CE Plus takes longer because the technical audit needs to be scheduled and carried out. Allow four to six weeks from starting the process to receiving your certificate. Again, this assumes your systems are already meeting the requirements.
If you need to do remediation work first, add that time on top. Replacing an unsupported operating system across your business or implementing a new patch management process does not happen overnight. Be realistic about timelines and start the process well before any contract deadlines.
Is It Actually Worth It
Yes. Cyber Essentials is not perfect and it will not make you invulnerable, but it covers the basics that every business should have in place regardless of certification. The five controls are sensible, practical measures that protect against the most common attack methods.
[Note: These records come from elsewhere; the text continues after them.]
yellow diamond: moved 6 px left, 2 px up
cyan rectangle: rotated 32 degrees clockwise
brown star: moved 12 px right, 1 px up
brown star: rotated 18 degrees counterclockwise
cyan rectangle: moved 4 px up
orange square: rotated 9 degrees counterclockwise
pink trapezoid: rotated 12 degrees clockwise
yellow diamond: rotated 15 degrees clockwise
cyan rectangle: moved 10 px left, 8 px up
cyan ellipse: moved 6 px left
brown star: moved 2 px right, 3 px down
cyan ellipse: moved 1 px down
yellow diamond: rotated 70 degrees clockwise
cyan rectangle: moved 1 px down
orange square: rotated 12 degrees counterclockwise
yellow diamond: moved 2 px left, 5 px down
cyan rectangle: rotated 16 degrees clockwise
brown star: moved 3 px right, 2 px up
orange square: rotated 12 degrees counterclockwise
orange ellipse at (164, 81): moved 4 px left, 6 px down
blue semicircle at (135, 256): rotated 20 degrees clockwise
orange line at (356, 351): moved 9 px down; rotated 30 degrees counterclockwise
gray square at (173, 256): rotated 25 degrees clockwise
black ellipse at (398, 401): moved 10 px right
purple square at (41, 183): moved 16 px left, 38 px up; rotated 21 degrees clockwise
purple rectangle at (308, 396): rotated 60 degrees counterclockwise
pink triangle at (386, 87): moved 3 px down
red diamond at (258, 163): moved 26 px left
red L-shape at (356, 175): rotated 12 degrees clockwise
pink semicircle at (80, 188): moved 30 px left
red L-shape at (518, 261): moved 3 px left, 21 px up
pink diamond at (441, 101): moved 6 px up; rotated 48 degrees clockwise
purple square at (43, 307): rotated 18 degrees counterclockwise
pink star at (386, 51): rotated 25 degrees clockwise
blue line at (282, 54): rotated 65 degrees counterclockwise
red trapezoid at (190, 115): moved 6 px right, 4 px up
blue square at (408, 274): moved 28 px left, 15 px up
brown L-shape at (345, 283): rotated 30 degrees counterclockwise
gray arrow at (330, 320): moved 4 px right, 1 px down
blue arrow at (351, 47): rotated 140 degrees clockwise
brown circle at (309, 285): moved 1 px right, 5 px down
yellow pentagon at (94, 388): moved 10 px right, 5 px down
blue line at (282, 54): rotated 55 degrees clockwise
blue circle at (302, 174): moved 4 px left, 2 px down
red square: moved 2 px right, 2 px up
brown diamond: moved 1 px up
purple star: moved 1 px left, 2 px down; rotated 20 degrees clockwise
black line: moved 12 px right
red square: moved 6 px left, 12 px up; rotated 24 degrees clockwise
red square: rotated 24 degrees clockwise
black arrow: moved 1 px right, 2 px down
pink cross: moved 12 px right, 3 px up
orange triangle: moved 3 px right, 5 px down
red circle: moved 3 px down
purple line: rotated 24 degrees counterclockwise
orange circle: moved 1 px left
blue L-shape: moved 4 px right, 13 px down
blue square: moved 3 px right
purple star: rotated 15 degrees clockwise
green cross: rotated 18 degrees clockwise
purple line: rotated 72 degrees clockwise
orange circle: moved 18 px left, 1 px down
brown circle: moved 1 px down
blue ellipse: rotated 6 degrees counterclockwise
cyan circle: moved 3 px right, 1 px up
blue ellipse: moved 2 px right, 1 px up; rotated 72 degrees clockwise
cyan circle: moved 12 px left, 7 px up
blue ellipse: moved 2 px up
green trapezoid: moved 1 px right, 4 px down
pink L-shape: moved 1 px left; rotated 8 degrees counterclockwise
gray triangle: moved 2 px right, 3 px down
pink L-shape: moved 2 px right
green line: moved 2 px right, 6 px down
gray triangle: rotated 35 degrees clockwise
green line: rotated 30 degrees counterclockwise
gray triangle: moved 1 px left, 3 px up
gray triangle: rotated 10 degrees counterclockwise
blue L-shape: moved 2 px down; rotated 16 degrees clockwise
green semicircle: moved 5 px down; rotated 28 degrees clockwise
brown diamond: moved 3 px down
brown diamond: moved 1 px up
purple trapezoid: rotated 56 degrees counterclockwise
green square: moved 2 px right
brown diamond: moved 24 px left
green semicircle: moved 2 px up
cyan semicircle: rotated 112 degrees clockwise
There are also practical benefits beyond security. Many cyber insurance providers now ask whether you hold Cyber Essentials certification, and some offer reduced premiums for certified organisations. It demonstrates to clients and partners that you take security seriously. And it gives you a structured annual review of your security posture, since the certificate needs to be renewed each year.
The cost is modest compared to the potential impact of a cyber incident. The average cost of a data breach for a small business in the UK runs into thousands of pounds, not counting the reputational damage and lost business. Spending a few hundred pounds a year on certification that forces you to maintain good security hygiene is a sensible investment.
If you are not sure where you stand, get an IT provider to do a gap analysis against the Cyber Essentials requirements. That will tell you exactly what needs fixing and how much work is involved. From there, you can make an informed decision about when and how to pursue certification.